## Provided records
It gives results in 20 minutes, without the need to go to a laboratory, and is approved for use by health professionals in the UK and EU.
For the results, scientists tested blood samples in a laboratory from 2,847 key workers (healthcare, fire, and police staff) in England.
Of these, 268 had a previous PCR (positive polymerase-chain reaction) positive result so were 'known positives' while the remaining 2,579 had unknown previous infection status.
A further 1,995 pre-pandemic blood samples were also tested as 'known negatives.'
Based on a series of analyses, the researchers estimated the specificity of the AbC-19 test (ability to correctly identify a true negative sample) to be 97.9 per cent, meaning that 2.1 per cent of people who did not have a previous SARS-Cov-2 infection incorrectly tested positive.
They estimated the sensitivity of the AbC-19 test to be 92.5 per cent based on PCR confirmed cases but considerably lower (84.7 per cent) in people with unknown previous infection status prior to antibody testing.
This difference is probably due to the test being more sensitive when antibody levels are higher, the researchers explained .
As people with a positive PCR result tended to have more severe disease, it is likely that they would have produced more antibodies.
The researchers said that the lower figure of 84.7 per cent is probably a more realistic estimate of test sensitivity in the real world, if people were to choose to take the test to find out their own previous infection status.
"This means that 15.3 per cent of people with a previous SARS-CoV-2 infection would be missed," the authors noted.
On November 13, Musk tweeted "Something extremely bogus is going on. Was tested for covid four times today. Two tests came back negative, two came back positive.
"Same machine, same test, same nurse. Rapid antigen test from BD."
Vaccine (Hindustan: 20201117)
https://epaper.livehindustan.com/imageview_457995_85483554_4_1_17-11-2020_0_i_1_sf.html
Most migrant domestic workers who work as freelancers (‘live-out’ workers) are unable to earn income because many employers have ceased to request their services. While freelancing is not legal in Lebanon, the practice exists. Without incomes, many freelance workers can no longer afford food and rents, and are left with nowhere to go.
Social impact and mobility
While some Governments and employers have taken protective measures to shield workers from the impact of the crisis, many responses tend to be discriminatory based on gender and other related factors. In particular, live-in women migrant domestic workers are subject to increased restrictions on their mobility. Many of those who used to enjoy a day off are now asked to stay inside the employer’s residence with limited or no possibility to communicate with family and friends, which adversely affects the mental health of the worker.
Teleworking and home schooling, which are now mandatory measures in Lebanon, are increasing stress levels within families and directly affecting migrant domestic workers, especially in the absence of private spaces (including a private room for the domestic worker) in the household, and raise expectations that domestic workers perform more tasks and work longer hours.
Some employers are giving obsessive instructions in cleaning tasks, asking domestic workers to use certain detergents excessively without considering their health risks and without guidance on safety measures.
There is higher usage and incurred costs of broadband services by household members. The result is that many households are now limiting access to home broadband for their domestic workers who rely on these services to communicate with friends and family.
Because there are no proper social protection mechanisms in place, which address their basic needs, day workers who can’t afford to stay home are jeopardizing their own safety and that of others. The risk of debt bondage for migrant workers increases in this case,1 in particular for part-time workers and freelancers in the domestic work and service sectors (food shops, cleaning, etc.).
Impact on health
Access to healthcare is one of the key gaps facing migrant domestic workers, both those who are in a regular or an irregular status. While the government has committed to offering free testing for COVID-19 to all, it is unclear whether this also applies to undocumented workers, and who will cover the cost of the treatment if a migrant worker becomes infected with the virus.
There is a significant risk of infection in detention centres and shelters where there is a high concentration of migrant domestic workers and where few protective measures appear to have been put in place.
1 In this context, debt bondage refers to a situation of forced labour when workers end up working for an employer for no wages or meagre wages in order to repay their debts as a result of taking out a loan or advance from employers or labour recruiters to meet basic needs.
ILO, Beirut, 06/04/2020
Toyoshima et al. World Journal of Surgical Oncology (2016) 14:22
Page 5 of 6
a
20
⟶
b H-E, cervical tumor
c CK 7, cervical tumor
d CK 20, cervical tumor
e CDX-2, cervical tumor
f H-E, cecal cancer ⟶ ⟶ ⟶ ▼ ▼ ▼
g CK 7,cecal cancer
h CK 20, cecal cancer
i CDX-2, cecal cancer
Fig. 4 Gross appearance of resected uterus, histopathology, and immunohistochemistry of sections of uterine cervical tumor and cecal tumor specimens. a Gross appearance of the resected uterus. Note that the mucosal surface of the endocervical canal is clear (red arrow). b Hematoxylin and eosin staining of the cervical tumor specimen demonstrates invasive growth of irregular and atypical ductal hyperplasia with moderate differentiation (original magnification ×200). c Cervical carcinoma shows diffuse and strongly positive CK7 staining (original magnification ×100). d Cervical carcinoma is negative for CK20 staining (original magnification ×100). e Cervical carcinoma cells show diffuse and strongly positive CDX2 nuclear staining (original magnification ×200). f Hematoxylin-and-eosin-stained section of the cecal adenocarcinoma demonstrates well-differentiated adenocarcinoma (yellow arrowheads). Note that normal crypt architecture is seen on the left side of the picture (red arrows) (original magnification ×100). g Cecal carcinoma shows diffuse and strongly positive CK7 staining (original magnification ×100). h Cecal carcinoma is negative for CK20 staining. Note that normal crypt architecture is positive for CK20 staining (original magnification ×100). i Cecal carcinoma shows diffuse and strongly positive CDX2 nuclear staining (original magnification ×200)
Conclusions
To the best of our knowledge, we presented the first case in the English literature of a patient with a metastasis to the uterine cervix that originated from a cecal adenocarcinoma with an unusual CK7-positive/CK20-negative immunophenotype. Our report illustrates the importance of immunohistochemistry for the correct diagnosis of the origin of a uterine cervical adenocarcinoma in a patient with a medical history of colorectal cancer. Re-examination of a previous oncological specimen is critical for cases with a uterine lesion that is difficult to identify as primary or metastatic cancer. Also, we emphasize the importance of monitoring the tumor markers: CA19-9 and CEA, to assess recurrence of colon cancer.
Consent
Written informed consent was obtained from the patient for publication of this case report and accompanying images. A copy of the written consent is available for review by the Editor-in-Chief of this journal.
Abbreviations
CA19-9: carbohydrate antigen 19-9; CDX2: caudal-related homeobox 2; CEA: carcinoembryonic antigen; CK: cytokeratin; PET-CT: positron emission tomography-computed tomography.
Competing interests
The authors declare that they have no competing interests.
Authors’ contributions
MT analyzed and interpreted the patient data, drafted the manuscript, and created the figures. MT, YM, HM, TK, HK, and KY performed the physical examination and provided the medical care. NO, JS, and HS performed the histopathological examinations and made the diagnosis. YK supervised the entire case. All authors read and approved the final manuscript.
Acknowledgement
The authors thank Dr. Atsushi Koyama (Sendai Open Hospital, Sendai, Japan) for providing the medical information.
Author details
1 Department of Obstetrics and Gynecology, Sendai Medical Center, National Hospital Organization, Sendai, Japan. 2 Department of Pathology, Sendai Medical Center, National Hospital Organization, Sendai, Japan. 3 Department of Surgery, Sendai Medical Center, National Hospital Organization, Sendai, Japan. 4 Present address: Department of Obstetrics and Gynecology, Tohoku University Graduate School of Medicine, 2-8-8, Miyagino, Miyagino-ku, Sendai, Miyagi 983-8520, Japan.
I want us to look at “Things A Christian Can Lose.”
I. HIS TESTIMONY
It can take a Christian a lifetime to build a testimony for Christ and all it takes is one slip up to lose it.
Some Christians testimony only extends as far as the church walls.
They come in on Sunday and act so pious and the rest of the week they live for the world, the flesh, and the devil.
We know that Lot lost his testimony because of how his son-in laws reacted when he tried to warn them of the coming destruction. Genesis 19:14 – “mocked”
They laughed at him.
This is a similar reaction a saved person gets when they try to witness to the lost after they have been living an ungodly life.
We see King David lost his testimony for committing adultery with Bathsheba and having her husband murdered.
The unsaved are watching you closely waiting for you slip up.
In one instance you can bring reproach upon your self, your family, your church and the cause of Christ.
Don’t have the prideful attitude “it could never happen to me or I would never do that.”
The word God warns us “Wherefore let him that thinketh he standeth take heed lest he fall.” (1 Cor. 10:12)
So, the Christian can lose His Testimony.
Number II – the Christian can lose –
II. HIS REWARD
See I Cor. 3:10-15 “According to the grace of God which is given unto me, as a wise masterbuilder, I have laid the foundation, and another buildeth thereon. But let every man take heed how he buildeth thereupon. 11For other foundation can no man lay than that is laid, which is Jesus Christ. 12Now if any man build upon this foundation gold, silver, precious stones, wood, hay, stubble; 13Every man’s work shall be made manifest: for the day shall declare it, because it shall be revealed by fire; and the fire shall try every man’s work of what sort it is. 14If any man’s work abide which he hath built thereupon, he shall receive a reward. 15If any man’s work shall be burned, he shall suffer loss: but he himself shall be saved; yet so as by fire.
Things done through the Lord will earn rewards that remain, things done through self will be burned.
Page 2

## Work required
Retype word for word everything in the listing above from the line that holds "So, the Christian can lose His Testimony." down to the line that holds "II. HIS REWARD". Keep both end lines and leave out the rest.

## Task result
So, the Christian can lose His Testimony.
Number II – the Christian can lose –
II. HIS REWARD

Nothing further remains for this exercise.